:: READING TEXT

Statement | 20 May 2021 | Download PDF
Health Action International (HAI) welcomes the Oslo Medicine Initiative and commends the leadership of the government of Norway. We thank the European Regional office of the World Health Organisation (WHO) for allowing Non-State Actors to contribute to the early stages of this project.
The issue of high prices of medicines have been atop of the public agenda for some time. The fact that it is now affecting wealthier countries has given the issue a renewed sense of urgency. As some speakers have already noted, there is a correlation between IP-based monopolies, through patents and other mechanisms, and high prices. We need to counter IP misuse and abuse and subordinate its enforcement to public health interests. Norway has a good opportunity to advance in this direction when guiding, as chair of the TRIPS council, the discussions around the TRIPS waiver proposal submitted by India and South Africa. In a time of pandemic there should be no room for production-limiting market exclusivities.

::::
:: DATA SHOWN

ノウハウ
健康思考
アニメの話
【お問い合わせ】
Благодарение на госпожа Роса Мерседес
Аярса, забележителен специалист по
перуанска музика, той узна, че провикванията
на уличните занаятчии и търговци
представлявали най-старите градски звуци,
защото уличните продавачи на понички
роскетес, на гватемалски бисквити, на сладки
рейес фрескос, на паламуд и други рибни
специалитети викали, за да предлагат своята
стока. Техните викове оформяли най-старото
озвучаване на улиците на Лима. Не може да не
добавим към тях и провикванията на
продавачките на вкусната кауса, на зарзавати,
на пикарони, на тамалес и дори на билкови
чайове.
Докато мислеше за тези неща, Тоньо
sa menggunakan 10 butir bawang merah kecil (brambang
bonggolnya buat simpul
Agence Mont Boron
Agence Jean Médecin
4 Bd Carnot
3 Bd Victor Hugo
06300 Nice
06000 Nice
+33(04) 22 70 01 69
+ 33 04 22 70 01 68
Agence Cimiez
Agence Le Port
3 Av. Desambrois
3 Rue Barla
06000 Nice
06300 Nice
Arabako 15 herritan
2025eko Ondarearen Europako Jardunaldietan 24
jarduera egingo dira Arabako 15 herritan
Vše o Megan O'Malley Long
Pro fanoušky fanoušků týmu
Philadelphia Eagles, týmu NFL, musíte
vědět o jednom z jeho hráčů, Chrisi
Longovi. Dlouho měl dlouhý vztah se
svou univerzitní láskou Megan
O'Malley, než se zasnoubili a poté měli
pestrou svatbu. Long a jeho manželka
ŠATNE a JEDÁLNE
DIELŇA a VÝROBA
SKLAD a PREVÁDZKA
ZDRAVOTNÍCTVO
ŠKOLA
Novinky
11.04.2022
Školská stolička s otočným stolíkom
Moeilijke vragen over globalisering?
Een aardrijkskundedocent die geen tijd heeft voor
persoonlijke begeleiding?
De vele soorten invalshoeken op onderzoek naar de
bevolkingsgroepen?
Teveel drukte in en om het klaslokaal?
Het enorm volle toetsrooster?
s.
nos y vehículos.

::::

TASK TO COMPLETE: Extend the Health Action International statement on the Oslo Medicine Initiative above, beginning after its final sentence.

ANSWER BOX:
While we welcome the participation of all stakeholders and concerned parties in discussions around access to medicines, we ask that stringent conflict of interests and high transparency standards be upheld in all partnerships and cooperation instances between governments and multilateral organisations with industry and private interest groups. Transparency can not only be a goal but needs to be a strategy to achieve, defend and promote global health by, for example, making clinical trial information widely accessible and research and development costs independently assessed. That is why, together with many other organisations, we believe that WHO Covid-19 Technologies Access Pool can not only make a difference in the fight against the pandemic but also enable a more collaborative and participative thus efficient research, development, and manufacturing of health technologies.
Finally, we believe for this initiative to be successful it is needed to be framed, regionally, within ongoing initiatives and resolutions specially the Global Strategy and Plan of Action on Public Health, Innovation and Intellectual property and the transparency of markets for medicines, vaccines, and other health products; simultaneously it needs to align itself with ongoing discussion within the European Union, especially around the European Pharmaceutical Strategy and European Health Emergency Preparedness and Response Authority (HERA) with specific attention to such critical issues as how to eradicate shortages and ensure public return on public investment.